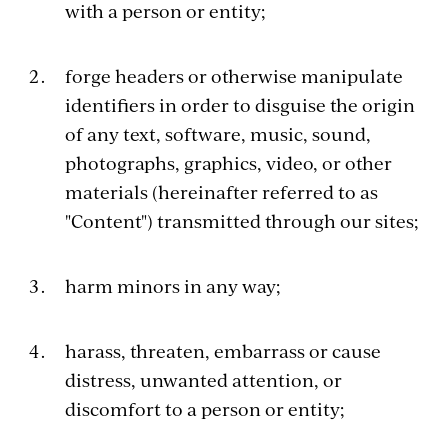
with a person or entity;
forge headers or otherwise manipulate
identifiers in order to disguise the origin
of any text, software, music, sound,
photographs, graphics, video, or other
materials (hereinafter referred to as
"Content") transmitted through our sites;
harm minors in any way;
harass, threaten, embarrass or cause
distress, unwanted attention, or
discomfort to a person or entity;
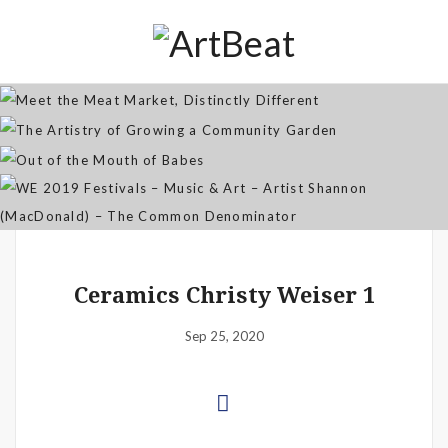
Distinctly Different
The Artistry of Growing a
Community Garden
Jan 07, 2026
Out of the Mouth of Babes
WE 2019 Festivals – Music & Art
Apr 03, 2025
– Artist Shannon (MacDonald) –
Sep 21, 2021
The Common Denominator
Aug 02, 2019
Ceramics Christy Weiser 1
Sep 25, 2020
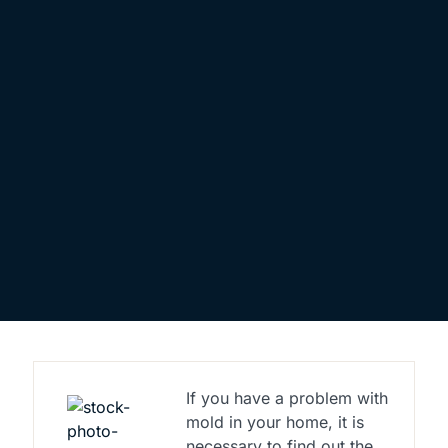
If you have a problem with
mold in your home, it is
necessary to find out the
-.-.-
Aim of the exercise
Transcribe each entry exactly; images stay out.

Answer space
with a person or entity;
forge headers or otherwise manipulate
identifiers in order to disguise the origin
of any text, software, music, sound,
photographs, graphics, video, or other
materials (hereinafter referred to as
"Content") transmitted through our sites;
harm minors in any way;
harass, threaten, embarrass or cause
distress, unwanted attention, or
discomfort to a person or entity;
Distinctly Different
The Artistry of Growing a
Community Garden
Jan 07, 2026
Out of the Mouth of Babes
WE 2019 Festivals – Music & Art
Apr 03, 2025
– Artist Shannon (MacDonald) –
Sep 21, 2021
The Common Denominator
Aug 02, 2019
Ceramics Christy Weiser 1
Sep 25, 2020
If you have a problem with
mold in your home, it is
necessary to find out the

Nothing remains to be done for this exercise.